- _TASK STATEMENT_: All of the data below should be copied exactly as it stands.

[Items listed in a dataset]
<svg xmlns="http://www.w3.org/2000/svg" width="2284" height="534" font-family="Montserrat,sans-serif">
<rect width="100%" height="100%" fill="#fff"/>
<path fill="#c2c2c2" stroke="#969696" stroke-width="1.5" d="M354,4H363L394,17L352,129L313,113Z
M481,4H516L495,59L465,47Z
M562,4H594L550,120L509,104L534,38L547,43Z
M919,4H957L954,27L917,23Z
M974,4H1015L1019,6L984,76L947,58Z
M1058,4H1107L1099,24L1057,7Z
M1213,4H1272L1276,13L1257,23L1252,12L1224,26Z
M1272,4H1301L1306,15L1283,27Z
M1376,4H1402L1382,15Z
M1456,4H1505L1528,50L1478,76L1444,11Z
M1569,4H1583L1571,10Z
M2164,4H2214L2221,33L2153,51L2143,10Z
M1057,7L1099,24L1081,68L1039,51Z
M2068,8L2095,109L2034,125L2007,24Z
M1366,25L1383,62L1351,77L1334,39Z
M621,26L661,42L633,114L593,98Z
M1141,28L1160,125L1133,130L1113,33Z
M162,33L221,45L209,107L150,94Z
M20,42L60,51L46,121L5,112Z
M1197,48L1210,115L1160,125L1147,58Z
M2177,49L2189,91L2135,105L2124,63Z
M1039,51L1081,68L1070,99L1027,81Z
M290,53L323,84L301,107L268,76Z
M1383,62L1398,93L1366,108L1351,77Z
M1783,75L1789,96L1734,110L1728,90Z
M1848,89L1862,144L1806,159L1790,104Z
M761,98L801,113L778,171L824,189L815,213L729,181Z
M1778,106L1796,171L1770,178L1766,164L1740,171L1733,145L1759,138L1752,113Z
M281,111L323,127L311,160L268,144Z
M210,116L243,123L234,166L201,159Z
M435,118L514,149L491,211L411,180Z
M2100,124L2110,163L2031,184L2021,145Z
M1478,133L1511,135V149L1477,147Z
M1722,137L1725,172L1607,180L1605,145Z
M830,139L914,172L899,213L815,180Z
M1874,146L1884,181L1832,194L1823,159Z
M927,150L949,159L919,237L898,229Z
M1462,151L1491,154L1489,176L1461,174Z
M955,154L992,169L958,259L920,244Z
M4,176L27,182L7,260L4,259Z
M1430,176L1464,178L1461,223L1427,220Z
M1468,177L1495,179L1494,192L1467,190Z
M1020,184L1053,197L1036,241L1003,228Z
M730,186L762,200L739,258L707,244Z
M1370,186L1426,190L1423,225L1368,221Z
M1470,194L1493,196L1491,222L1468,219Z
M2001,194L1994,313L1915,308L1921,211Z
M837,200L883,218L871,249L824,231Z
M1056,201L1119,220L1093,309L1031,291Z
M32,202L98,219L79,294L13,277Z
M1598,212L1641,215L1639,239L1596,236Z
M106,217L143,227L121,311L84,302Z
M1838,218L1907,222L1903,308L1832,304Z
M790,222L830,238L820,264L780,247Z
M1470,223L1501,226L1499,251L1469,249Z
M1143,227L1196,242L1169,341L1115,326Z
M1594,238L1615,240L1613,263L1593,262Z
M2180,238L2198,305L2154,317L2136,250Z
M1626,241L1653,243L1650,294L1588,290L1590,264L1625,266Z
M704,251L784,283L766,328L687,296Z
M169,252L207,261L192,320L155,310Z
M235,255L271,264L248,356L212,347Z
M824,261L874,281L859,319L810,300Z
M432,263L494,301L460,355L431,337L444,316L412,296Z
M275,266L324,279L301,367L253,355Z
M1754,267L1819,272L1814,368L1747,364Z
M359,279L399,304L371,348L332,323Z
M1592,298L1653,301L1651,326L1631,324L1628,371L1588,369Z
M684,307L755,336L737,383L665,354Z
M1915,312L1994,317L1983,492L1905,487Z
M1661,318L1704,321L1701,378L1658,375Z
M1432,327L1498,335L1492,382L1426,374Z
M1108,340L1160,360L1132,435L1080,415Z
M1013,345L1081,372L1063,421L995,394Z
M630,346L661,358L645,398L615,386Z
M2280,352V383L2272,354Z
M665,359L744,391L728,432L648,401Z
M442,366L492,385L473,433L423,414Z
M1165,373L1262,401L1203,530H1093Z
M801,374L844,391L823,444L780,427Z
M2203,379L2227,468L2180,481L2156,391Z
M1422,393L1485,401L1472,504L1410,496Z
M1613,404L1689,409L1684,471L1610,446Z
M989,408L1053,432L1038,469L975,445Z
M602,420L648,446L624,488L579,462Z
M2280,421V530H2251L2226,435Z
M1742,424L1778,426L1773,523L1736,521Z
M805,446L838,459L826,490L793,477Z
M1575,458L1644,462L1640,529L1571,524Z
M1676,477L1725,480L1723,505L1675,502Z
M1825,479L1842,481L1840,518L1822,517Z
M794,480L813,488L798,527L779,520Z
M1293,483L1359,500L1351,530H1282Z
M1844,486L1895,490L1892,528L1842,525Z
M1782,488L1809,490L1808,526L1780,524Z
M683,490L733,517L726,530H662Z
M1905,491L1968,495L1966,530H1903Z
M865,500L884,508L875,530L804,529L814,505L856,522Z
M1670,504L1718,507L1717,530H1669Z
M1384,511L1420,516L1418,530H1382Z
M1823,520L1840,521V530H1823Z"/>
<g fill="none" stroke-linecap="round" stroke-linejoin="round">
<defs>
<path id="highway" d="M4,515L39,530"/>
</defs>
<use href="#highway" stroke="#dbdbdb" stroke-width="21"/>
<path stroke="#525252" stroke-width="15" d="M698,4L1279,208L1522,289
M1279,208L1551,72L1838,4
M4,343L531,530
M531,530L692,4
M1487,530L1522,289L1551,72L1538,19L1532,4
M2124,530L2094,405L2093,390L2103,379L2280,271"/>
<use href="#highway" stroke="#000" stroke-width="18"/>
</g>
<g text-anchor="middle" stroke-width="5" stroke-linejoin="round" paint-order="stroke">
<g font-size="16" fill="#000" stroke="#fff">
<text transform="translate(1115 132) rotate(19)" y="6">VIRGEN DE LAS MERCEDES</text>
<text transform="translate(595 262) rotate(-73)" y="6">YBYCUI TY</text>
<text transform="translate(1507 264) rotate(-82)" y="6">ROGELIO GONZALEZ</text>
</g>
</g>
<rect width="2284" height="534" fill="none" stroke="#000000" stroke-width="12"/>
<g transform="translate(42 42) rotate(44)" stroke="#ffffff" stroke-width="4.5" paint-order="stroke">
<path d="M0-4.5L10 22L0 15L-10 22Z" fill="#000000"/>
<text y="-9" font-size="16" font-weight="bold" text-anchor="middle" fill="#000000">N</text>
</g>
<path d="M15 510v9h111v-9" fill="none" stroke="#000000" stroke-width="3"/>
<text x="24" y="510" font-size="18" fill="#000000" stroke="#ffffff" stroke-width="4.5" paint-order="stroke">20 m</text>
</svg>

- _WRITTEN ANSWER_:
<svg xmlns="http://www.w3.org/2000/svg" width="2284" height="534" font-family="Montserrat,sans-serif">
<rect width="100%" height="100%" fill="#fff"/>
<path fill="#c2c2c2" stroke="#969696" stroke-width="1.5" d="M354,4H363L394,17L352,129L313,113Z
M481,4H516L495,59L465,47Z
M562,4H594L550,120L509,104L534,38L547,43Z
M919,4H957L954,27L917,23Z
M974,4H1015L1019,6L984,76L947,58Z
M1058,4H1107L1099,24L1057,7Z
M1213,4H1272L1276,13L1257,23L1252,12L1224,26Z
M1272,4H1301L1306,15L1283,27Z
M1376,4H1402L1382,15Z
M1456,4H1505L1528,50L1478,76L1444,11Z
M1569,4H1583L1571,10Z
M2164,4H2214L2221,33L2153,51L2143,10Z
M1057,7L1099,24L1081,68L1039,51Z
M2068,8L2095,109L2034,125L2007,24Z
M1366,25L1383,62L1351,77L1334,39Z
M621,26L661,42L633,114L593,98Z
M1141,28L1160,125L1133,130L1113,33Z
M162,33L221,45L209,107L150,94Z
M20,42L60,51L46,121L5,112Z
M1197,48L1210,115L1160,125L1147,58Z
M2177,49L2189,91L2135,105L2124,63Z
M1039,51L1081,68L1070,99L1027,81Z
M290,53L323,84L301,107L268,76Z
M1383,62L1398,93L1366,108L1351,77Z
M1783,75L1789,96L1734,110L1728,90Z
M1848,89L1862,144L1806,159L1790,104Z
M761,98L801,113L778,171L824,189L815,213L729,181Z
M1778,106L1796,171L1770,178L1766,164L1740,171L1733,145L1759,138L1752,113Z
M281,111L323,127L311,160L268,144Z
M210,116L243,123L234,166L201,159Z
M435,118L514,149L491,211L411,180Z
M2100,124L2110,163L2031,184L2021,145Z
M1478,133L1511,135V149L1477,147Z
M1722,137L1725,172L1607,180L1605,145Z
M830,139L914,172L899,213L815,180Z
M1874,146L1884,181L1832,194L1823,159Z
M927,150L949,159L919,237L898,229Z
M1462,151L1491,154L1489,176L1461,174Z
M955,154L992,169L958,259L920,244Z
M4,176L27,182L7,260L4,259Z
M1430,176L1464,178L1461,223L1427,220Z
M1468,177L1495,179L1494,192L1467,190Z
M1020,184L1053,197L1036,241L1003,228Z
M730,186L762,200L739,258L707,244Z
M1370,186L1426,190L1423,225L1368,221Z
M1470,194L1493,196L1491,222L1468,219Z
M2001,194L1994,313L1915,308L1921,211Z
M837,200L883,218L871,249L824,231Z
M1056,201L1119,220L1093,309L1031,291Z
M32,202L98,219L79,294L13,277Z
M1598,212L1641,215L1639,239L1596,236Z
M106,217L143,227L121,311L84,302Z
M1838,218L1907,222L1903,308L1832,304Z
M790,222L830,238L820,264L780,247Z
M1470,223L1501,226L1499,251L1469,249Z
M1143,227L1196,242L1169,341L1115,326Z
M1594,238L1615,240L1613,263L1593,262Z
M2180,238L2198,305L2154,317L2136,250Z
M1626,241L1653,243L1650,294L1588,290L1590,264L1625,266Z
M704,251L784,283L766,328L687,296Z
M169,252L207,261L192,320L155,310Z
M235,255L271,264L248,356L212,347Z
M824,261L874,281L859,319L810,300Z
M432,263L494,301L460,355L431,337L444,316L412,296Z
M275,266L324,279L301,367L253,355Z
M1754,267L1819,272L1814,368L1747,364Z
M359,279L399,304L371,348L332,323Z
M1592,298L1653,301L1651,326L1631,324L1628,371L1588,369Z
M684,307L755,336L737,383L665,354Z
M1915,312L1994,317L1983,492L1905,487Z
M1661,318L1704,321L1701,378L1658,375Z
M1432,327L1498,335L1492,382L1426,374Z
M1108,340L1160,360L1132,435L1080,415Z
M1013,345L1081,372L1063,421L995,394Z
M630,346L661,358L645,398L615,386Z
M2280,352V383L2272,354Z
M665,359L744,391L728,432L648,401Z
M442,366L492,385L473,433L423,414Z
M1165,373L1262,401L1203,530H1093Z
M801,374L844,391L823,444L780,427Z
M2203,379L2227,468L2180,481L2156,391Z
M1422,393L1485,401L1472,504L1410,496Z
M1613,404L1689,409L1684,471L1610,446Z
M989,408L1053,432L1038,469L975,445Z
M602,420L648,446L624,488L579,462Z
M2280,421V530H2251L2226,435Z
M1742,424L1778,426L1773,523L1736,521Z
M805,446L838,459L826,490L793,477Z
M1575,458L1644,462L1640,529L1571,524Z
M1676,477L1725,480L1723,505L1675,502Z
M1825,479L1842,481L1840,518L1822,517Z
M794,480L813,488L798,527L779,520Z
M1293,483L1359,500L1351,530H1282Z
M1844,486L1895,490L1892,528L1842,525Z
M1782,488L1809,490L1808,526L1780,524Z
M683,490L733,517L726,530H662Z
M1905,491L1968,495L1966,530H1903Z
M865,500L884,508L875,530L804,529L814,505L856,522Z
M1670,504L1718,507L1717,530H1669Z
M1384,511L1420,516L1418,530H1382Z
M1823,520L1840,521V530H1823Z"/>
<g fill="none" stroke-linecap="round" stroke-linejoin="round">
<defs>
<path id="highway" d="M4,515L39,530"/>
</defs>
<use href="#highway" stroke="#dbdbdb" stroke-width="21"/>
<path stroke="#525252" stroke-width="15" d="M698,4L1279,208L1522,289
M1279,208L1551,72L1838,4
M4,343L531,530
M531,530L692,4
M1487,530L1522,289L1551,72L1538,19L1532,4
M2124,530L2094,405L2093,390L2103,379L2280,271"/>
<use href="#highway" stroke="#000" stroke-width="18"/>
</g>
<g text-anchor="middle" stroke-width="5" stroke-linejoin="round" paint-order="stroke">
<g font-size="16" fill="#000" stroke="#fff">
<text transform="translate(1115 132) rotate(19)" y="6">VIRGEN DE LAS MERCEDES</text>
<text transform="translate(595 262) rotate(-73)" y="6">YBYCUI TY</text>
<text transform="translate(1507 264) rotate(-82)" y="6">ROGELIO GONZALEZ</text>
</g>
</g>
<rect width="2284" height="534" fill="none" stroke="#000000" stroke-width="12"/>
<g transform="translate(42 42) rotate(44)" stroke="#ffffff" stroke-width="4.5" paint-order="stroke">
<path d="M0-4.5L10 22L0 15L-10 22Z" fill="#000000"/>
<text y="-9" font-size="16" font-weight="bold" text-anchor="middle" fill="#000000">N</text>
</g>
<path d="M15 510v9h111v-9" fill="none" stroke="#000000" stroke-width="3"/>
<text x="24" y="510" font-size="18" fill="#000000" stroke="#ffffff" stroke-width="4.5" paint-order="stroke">20 m</text>
</svg>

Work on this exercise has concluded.